Back to the Chinons, I see that Lee Mannering (also a member here) wrote on the other channel a year ago about restoring a Chinon 7500. He used silicon spray to coat the plastic parts to reduce the potential for scratching, something that I might try on my projectors like the Elmos. I do often wonder how many projector owners maintained their Chinons or any of their other projectors -- particularly in keeping the entire film path clean. I often assume that people know what they are doing -- but that often isn't a valid assumption. That being said, I was meticulous in keeping my first Elmo's path clean, cleaning it with alcohol on a foam swab before every use -- plus a quick clean of the gate between reels (something I still do today on all my machines.) Yet I could not keep away the scratches until years later when I read on web forums about the lower green guide getting worn -- which was exactly what was causing my issue. I solved it by applying a piece of slicing tape over the worn area. Believe it or not, it worked like a charm.

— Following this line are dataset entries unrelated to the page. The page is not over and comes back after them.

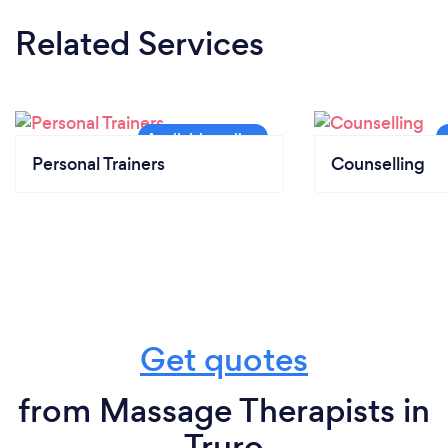
Related Services
Personal Trainers
Counselling
Get quotes
from Massage Therapists in
Truro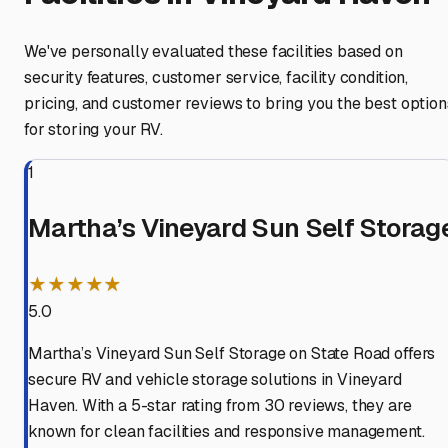
We've personally evaluated these facilities based on
security features, customer service, facility condition,
pricing, and customer reviews to bring you the best option
for storing your RV.
1
Martha’s Vineyard Sun Self Storag
★★★★★
5.0
Martha’s Vineyard Sun Self Storage on State Road offers
secure RV and vehicle storage solutions in Vineyard
Haven. With a 5-star rating from 30 reviews, they are
known for clean facilities and responsive management.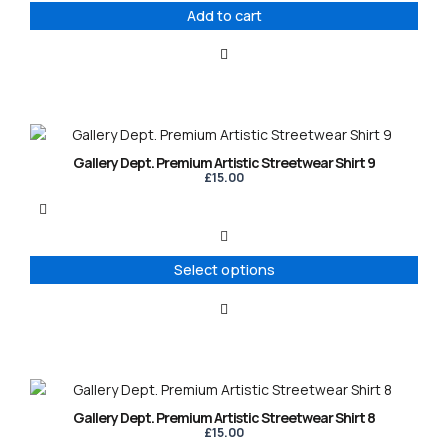
Add to cart
This
product
Gallery Dept. Premium Artistic Streetwear Shirt 9
has
£
15.00
multiple
variants.
The
options
Select options
may
be
chosen
on
the
product
This
page
product
Gallery Dept. Premium Artistic Streetwear Shirt 8
has
£
15.00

I'm almost tempted to get a Chinon just for giggles -- they are relatively inexpensive compared to Elmos, Sankyos, and Eumigs, but the ones that appear to be almost as new (in original packaging, etc.) do go for $200+, which still isn't cheap, especially when just for giggles. Because of potential wear to the plastic gate, only a lightly used machine would be worthwhile. Most take the DNE lamp, which is desirable since it is 150 Watts, but undesirable for its 15 hour expected life. Some take the EFR lamp, but that is for only outside North America, and in that case I assume the mains supply would need to be 220 volts. I have seen some for North America that take the EFP. The only thing that a Chinon could add value to, for me, would be a brighter lamp than most of my EFP machines. My only 150 watt sound machine is my ST-1200HD, though frankly I don't notice a much brighter picture than my EFP 100 watt machines.
Regarding the plastic gate on Chinons, I have read that some had metal gates, depending upon the model, but I haven't been able to work out which models. Then some people have said only the pressure pad was plastic, not the gate. Very confusing.
I don't need yet another projector, but now I have become intrigued by the polarizing effect of the Chinon.